Le patronat fait des contre-propositions sur la loi sur le travail

23 mars 2016 | Par La rédaction de Mediapart

À deux jours de la présentation en conseil des ministres du projet de loi réformant le code du travail, les organisations patronales ont présenté mardi des contre-propositions pour muscler un texte qu'elles jugent inacceptable en l'état.

À deux jours de la présentation en conseil des ministres du projet de loi réformant le code du travail, les organisations patronales ont présenté mardi des contre-propositions pour muscler un texte qu'elles jugent inacceptable en l'état.

Sept d'entre elles, autour du Medef et de la CGPME, ont exposé à la presse une position commune, qu'elles entendent défendre dans les semaines à venir par une intense action de lobbying auprès des parlementaires. « Si nos propositions ne sont pas reprises, nous appelons à ce que ce texte ne soit pas voté », a expliqué le président de la CGPME, François Asselin.

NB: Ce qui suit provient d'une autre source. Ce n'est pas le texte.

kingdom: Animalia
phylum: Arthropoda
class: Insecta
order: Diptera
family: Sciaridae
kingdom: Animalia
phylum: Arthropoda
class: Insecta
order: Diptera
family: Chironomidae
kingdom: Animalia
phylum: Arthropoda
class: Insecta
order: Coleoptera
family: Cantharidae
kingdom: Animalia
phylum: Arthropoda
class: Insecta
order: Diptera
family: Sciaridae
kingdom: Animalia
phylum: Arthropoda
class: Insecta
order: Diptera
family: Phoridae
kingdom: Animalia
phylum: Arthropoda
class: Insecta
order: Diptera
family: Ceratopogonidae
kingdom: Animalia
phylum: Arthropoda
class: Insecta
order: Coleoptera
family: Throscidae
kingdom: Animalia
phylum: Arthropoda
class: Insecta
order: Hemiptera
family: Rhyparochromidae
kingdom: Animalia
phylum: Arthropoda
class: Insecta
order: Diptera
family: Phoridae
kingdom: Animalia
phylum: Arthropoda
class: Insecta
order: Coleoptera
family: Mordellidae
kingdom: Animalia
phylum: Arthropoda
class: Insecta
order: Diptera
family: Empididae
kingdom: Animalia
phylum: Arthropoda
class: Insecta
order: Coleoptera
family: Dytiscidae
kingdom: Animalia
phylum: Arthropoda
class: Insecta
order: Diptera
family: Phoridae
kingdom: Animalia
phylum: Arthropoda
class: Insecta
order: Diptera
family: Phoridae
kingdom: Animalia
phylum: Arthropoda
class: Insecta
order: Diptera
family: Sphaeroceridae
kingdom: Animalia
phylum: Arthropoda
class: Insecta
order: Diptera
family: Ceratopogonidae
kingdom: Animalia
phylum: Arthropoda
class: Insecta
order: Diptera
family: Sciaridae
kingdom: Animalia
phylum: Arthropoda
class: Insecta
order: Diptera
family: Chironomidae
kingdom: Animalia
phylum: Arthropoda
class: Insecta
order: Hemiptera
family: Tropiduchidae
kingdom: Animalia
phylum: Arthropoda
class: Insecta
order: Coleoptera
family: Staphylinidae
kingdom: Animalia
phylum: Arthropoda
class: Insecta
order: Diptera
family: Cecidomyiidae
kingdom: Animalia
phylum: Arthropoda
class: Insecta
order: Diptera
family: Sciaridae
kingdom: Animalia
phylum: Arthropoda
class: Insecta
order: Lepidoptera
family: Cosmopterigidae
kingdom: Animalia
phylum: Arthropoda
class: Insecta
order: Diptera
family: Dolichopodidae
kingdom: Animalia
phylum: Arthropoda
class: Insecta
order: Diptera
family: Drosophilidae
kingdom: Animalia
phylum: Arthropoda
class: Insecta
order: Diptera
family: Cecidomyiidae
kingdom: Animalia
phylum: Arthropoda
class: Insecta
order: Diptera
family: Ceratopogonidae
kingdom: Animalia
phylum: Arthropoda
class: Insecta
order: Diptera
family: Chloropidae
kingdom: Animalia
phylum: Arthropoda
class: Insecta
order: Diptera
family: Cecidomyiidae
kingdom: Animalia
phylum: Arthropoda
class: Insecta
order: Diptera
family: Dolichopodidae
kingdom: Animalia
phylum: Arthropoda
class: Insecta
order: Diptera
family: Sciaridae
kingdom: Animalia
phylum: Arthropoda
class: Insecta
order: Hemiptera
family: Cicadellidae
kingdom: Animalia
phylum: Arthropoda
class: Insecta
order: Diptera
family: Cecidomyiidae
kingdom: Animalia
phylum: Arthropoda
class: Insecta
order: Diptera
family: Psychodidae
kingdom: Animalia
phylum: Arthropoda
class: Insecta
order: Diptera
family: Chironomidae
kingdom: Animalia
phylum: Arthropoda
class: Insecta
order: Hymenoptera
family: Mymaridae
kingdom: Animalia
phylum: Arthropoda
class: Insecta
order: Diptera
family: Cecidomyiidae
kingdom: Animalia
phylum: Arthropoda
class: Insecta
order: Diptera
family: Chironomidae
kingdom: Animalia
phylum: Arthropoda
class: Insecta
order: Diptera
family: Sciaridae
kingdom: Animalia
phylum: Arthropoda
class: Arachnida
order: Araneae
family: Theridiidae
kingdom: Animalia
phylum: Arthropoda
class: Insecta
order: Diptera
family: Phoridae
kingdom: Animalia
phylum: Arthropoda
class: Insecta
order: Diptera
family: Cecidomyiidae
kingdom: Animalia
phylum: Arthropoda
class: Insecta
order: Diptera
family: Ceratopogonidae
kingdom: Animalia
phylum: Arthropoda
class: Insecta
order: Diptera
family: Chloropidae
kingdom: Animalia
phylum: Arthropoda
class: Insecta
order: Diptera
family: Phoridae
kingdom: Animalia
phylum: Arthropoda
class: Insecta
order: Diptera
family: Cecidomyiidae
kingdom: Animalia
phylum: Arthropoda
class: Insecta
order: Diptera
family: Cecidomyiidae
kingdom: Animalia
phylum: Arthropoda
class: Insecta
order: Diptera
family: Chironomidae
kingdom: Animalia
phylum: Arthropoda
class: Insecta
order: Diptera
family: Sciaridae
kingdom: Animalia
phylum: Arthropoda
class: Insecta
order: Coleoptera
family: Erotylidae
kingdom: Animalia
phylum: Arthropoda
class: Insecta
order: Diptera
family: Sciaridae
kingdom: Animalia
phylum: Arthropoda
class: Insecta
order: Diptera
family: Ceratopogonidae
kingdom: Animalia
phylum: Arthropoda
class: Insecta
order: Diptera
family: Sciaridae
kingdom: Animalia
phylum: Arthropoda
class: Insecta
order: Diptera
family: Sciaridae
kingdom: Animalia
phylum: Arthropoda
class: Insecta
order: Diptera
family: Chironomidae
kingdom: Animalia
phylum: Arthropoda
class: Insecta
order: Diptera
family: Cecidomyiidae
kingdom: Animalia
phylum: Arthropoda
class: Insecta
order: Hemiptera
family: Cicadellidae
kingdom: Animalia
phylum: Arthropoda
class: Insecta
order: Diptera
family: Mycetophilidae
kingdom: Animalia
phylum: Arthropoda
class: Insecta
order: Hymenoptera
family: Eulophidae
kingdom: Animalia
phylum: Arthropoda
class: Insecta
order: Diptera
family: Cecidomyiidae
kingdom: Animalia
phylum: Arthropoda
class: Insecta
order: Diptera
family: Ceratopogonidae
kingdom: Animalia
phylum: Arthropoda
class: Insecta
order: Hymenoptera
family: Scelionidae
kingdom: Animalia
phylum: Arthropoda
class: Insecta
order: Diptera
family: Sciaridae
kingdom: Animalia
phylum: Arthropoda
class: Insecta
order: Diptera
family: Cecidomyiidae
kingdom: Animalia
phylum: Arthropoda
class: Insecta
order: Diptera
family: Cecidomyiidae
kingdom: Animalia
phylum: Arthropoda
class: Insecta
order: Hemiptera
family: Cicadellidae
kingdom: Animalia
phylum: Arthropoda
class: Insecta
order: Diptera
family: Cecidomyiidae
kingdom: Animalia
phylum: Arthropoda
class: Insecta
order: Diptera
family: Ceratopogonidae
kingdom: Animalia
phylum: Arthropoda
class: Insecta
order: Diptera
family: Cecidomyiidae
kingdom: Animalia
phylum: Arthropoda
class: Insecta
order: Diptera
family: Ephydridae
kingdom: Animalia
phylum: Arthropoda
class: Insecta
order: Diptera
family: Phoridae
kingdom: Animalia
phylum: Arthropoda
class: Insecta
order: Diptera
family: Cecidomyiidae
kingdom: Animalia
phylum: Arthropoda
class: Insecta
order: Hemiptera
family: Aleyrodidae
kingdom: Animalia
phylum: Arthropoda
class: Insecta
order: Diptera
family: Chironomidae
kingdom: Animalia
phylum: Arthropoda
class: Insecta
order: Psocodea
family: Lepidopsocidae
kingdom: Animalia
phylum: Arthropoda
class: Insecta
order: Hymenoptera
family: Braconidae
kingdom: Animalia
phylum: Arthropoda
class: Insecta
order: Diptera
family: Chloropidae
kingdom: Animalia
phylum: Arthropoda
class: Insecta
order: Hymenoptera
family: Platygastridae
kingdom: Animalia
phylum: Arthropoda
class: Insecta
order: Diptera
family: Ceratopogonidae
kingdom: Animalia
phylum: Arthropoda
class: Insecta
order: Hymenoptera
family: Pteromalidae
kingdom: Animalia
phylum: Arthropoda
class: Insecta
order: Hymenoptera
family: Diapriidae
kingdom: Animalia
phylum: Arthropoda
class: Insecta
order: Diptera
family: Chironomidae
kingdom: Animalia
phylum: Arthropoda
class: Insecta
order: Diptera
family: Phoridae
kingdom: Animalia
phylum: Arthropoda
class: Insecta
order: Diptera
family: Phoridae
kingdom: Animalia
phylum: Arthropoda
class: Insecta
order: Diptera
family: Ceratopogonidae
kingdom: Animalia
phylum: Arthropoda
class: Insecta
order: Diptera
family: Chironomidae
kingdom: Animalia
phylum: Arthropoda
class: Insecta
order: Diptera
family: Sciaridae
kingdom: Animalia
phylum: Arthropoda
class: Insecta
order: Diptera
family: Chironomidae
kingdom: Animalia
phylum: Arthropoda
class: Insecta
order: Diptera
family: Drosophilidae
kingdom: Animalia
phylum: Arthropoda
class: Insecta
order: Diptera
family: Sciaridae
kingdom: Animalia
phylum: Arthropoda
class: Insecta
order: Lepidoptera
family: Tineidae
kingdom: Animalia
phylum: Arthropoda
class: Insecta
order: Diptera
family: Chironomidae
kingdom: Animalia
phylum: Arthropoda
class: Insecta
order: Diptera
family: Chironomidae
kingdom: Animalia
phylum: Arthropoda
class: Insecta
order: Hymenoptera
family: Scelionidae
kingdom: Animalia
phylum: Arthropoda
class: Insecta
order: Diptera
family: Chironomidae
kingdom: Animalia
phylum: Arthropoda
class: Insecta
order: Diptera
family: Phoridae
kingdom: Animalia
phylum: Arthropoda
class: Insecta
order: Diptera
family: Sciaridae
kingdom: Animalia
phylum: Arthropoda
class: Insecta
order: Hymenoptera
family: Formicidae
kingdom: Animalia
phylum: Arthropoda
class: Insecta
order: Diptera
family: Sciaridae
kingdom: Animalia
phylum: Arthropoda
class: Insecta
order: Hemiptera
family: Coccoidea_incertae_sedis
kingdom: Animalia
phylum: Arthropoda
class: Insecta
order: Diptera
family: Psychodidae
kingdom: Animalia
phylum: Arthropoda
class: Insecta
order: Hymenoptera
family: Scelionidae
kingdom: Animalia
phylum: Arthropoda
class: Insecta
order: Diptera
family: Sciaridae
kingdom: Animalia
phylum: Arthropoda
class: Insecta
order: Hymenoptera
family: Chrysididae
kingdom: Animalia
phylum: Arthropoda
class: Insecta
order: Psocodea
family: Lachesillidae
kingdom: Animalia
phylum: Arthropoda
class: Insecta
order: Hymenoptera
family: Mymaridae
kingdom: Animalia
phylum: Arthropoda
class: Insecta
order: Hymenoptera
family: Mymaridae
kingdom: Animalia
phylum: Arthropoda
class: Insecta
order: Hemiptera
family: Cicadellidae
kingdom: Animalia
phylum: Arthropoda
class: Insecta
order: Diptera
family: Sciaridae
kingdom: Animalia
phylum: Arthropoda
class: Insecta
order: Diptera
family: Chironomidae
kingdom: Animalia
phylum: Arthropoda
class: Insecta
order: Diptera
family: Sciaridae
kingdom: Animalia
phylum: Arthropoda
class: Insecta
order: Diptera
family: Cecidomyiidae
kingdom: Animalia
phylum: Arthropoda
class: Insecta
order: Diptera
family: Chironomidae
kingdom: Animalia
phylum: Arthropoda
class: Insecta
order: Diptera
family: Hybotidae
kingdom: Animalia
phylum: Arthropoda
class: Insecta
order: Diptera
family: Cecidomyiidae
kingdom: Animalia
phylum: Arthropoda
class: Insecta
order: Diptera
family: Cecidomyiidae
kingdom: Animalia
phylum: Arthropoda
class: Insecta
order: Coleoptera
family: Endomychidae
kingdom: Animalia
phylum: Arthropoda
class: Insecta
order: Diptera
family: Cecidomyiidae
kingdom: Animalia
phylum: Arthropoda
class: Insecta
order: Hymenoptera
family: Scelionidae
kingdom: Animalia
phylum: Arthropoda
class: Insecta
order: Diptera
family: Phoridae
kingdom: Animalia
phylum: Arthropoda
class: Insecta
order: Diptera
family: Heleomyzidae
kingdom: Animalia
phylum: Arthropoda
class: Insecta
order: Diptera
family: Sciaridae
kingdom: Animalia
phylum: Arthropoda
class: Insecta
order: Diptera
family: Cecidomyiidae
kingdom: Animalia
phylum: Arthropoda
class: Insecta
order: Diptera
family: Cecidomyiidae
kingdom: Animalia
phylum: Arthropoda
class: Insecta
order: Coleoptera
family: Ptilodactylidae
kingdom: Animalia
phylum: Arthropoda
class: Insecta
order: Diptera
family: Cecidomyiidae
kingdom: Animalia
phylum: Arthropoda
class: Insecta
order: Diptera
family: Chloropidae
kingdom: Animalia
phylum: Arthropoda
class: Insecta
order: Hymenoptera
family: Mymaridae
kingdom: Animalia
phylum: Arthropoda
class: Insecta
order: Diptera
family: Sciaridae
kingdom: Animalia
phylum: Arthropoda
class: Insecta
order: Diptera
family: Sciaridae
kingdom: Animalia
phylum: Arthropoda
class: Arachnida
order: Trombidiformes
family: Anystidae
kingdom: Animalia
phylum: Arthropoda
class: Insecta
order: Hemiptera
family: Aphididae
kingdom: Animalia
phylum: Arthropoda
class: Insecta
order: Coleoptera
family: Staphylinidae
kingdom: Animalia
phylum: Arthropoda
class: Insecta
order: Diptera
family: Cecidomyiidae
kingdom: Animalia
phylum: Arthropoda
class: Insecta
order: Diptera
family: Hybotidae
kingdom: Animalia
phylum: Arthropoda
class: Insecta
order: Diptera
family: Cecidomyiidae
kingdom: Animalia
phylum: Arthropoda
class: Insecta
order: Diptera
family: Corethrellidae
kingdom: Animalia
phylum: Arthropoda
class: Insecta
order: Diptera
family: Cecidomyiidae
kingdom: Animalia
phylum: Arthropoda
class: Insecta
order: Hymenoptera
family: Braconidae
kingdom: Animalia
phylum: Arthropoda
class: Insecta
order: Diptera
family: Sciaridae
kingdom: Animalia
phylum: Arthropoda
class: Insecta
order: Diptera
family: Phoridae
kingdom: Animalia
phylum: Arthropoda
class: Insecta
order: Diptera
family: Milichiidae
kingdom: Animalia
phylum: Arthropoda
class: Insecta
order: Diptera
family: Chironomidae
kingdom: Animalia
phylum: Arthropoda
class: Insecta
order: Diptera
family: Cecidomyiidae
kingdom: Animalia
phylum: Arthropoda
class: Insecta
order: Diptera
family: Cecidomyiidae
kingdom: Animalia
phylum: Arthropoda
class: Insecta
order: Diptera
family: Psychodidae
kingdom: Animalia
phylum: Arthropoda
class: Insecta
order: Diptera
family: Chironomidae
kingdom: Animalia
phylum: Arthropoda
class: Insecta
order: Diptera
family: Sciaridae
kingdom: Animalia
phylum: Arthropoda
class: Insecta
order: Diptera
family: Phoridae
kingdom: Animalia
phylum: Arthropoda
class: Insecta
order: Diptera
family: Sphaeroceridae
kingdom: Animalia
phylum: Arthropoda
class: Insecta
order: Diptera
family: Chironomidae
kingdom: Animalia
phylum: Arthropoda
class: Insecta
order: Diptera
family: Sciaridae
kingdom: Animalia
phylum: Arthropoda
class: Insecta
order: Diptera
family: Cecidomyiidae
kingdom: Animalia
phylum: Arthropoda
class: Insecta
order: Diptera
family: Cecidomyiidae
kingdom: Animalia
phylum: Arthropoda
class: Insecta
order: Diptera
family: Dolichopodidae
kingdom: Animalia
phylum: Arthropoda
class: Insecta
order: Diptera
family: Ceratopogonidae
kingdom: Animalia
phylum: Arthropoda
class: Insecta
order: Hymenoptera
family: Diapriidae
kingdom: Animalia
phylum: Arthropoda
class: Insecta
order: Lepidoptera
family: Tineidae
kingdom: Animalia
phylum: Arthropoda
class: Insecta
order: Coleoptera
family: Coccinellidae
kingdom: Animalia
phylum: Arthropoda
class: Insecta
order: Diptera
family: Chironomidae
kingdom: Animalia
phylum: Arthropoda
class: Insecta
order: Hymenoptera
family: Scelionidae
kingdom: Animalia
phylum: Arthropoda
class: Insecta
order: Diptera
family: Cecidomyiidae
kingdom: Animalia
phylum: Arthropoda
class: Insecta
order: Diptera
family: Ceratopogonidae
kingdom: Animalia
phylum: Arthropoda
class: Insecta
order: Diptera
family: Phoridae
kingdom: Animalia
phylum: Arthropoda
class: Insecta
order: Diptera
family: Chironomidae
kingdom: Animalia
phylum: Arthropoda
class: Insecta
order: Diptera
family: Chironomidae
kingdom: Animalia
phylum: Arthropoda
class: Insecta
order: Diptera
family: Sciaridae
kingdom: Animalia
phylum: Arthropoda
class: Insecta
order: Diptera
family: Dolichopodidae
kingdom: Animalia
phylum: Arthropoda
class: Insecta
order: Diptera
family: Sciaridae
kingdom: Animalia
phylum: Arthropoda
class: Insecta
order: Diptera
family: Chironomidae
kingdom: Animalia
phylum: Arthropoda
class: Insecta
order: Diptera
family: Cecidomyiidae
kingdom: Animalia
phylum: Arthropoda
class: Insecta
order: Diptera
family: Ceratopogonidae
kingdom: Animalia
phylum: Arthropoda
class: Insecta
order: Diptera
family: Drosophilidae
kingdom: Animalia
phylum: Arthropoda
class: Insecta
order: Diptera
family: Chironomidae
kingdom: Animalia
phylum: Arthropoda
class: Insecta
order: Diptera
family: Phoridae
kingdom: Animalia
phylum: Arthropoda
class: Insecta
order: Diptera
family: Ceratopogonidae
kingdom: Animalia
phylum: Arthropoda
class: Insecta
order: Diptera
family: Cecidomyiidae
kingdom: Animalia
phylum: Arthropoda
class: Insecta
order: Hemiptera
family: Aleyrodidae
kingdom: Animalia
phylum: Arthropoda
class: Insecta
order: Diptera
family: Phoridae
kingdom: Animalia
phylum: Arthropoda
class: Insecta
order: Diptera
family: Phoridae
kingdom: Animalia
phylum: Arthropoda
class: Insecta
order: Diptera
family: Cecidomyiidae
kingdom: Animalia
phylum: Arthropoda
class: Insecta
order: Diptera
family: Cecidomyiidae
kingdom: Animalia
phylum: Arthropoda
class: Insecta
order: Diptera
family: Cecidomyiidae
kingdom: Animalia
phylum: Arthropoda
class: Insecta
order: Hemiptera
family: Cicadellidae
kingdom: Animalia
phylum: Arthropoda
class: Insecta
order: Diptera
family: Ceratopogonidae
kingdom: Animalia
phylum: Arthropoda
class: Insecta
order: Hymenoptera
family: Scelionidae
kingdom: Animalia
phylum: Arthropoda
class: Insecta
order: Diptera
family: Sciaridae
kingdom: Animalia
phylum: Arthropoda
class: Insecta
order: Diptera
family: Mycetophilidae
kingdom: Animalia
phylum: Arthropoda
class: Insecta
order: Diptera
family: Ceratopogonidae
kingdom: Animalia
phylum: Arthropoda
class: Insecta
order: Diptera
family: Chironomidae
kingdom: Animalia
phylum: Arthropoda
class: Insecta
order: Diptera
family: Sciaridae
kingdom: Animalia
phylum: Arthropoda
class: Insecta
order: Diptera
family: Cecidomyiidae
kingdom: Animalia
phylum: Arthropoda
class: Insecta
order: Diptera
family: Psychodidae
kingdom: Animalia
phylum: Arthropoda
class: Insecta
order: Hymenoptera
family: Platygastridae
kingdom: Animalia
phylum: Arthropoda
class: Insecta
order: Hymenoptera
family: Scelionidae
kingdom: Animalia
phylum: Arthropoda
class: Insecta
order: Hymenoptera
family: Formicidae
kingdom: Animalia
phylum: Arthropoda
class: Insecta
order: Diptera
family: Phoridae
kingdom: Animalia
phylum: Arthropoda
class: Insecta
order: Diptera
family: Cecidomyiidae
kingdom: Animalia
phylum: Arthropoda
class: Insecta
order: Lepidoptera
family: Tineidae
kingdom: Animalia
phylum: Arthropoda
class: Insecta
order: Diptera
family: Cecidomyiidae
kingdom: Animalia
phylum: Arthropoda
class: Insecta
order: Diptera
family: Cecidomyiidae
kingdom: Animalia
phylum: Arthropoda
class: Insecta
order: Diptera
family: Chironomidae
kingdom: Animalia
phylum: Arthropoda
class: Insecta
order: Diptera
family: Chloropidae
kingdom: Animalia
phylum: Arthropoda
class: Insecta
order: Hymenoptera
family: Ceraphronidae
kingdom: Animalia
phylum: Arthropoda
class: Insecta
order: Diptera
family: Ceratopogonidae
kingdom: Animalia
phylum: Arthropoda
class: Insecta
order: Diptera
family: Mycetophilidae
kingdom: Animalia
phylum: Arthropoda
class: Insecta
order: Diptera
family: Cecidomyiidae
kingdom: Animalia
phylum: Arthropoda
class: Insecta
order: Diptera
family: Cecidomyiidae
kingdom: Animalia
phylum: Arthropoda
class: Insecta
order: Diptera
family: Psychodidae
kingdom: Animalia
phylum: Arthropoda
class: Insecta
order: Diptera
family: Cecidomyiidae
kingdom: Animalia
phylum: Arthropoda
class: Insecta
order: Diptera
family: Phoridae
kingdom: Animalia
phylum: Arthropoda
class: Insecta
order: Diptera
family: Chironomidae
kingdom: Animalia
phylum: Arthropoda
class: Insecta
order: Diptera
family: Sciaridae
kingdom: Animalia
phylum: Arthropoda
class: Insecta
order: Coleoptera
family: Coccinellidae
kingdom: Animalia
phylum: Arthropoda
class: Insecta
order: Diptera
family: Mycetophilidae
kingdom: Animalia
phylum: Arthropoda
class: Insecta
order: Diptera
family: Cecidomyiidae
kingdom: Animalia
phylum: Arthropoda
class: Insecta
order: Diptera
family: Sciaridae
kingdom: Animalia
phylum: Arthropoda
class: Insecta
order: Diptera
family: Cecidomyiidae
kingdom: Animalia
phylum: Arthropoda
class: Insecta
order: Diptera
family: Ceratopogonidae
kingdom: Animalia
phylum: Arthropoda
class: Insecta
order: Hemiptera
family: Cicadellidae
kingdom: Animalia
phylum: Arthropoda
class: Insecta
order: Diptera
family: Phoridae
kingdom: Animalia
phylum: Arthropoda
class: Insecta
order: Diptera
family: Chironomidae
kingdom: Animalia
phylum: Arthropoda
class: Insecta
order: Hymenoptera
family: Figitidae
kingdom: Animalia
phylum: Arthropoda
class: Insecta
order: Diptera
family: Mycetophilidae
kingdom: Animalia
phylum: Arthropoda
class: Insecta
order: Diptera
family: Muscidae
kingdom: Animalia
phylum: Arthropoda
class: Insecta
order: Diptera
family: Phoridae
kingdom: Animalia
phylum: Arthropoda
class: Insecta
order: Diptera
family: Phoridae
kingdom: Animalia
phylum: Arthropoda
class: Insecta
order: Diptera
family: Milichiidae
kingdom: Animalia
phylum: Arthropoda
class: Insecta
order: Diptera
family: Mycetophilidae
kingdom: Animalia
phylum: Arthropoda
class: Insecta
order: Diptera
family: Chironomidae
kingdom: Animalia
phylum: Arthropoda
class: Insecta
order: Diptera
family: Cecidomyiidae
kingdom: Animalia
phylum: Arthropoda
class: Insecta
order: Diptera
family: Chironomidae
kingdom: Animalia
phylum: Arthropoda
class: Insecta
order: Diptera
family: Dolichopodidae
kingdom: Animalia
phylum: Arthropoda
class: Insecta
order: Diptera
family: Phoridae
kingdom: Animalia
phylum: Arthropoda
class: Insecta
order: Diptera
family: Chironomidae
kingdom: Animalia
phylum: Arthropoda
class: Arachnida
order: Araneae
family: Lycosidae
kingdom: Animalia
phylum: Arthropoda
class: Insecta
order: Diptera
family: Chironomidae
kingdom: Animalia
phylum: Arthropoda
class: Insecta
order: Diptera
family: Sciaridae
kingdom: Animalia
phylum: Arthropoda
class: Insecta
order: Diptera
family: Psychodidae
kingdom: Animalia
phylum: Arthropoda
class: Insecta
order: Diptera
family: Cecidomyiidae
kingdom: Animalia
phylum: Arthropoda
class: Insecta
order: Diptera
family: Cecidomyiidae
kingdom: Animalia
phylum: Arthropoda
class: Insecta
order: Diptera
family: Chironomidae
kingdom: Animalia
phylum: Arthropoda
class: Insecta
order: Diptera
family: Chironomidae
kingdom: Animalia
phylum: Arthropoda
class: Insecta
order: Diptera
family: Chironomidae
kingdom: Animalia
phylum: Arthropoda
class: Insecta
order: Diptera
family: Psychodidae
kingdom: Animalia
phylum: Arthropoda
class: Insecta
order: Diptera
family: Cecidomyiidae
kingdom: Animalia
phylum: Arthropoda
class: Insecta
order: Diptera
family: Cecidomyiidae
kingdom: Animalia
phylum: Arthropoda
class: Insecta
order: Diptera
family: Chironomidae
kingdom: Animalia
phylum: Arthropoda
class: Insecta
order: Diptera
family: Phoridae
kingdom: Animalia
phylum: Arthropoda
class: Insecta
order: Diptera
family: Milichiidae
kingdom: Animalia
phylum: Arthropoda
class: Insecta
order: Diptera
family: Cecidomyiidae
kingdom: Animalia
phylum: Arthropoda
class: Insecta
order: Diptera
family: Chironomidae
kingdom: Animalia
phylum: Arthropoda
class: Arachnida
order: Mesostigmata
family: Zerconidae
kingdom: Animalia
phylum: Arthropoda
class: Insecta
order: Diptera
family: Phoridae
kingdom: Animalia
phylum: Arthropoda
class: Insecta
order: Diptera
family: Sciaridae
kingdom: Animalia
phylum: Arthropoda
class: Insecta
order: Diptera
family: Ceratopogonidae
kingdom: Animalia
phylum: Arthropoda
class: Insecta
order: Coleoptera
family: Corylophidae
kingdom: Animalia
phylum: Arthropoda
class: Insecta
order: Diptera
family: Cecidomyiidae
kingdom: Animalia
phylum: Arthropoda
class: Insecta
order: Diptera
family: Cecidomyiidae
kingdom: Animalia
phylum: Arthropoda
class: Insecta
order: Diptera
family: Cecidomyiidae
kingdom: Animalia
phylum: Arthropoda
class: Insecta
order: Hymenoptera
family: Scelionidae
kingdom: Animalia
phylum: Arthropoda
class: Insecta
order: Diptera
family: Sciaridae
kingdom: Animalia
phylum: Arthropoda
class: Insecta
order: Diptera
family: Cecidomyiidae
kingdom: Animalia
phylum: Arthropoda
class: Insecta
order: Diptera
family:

Le Medef, la CGPME, l'Association française des entreprises privées (Afep), les associations Ethic et Croissance Plus, le Mouvement des entreprises intermédiaires (Meti) et la Fédération nationale des syndicats d'exploitants agricoles (FNSEA) jugent certes « pertinentes » certaines dispositions du projet de loi.

C'est le cas de la définition des motifs de licenciement économique ou de la possibilité de conclure des accords d'entreprise dits « offensifs », modulant temps de travail et rémunération pour conquérir de nouveaux marchés.

Mais le reste du texte, modifié par le gouvernement pour apaiser les critiques des syndicats, des mouvements de jeunes et d'une partie de la gauche, ne trouve pas grâce aux yeux de ces organisations, qui le jugent « considérablement dégradé ».

Elles regrettent le retrait du plafonnement des indemnités prud'homales pour licenciement abusif, le renforcement du compte personnel d'activité (CPA) censé réunir tous les droits des actifs et celui du rôle des syndicats, au travers du mandatement de salariés pour négocier dans les petites entreprises ou d'une augmentation de 20 % des heures de délégation syndicale.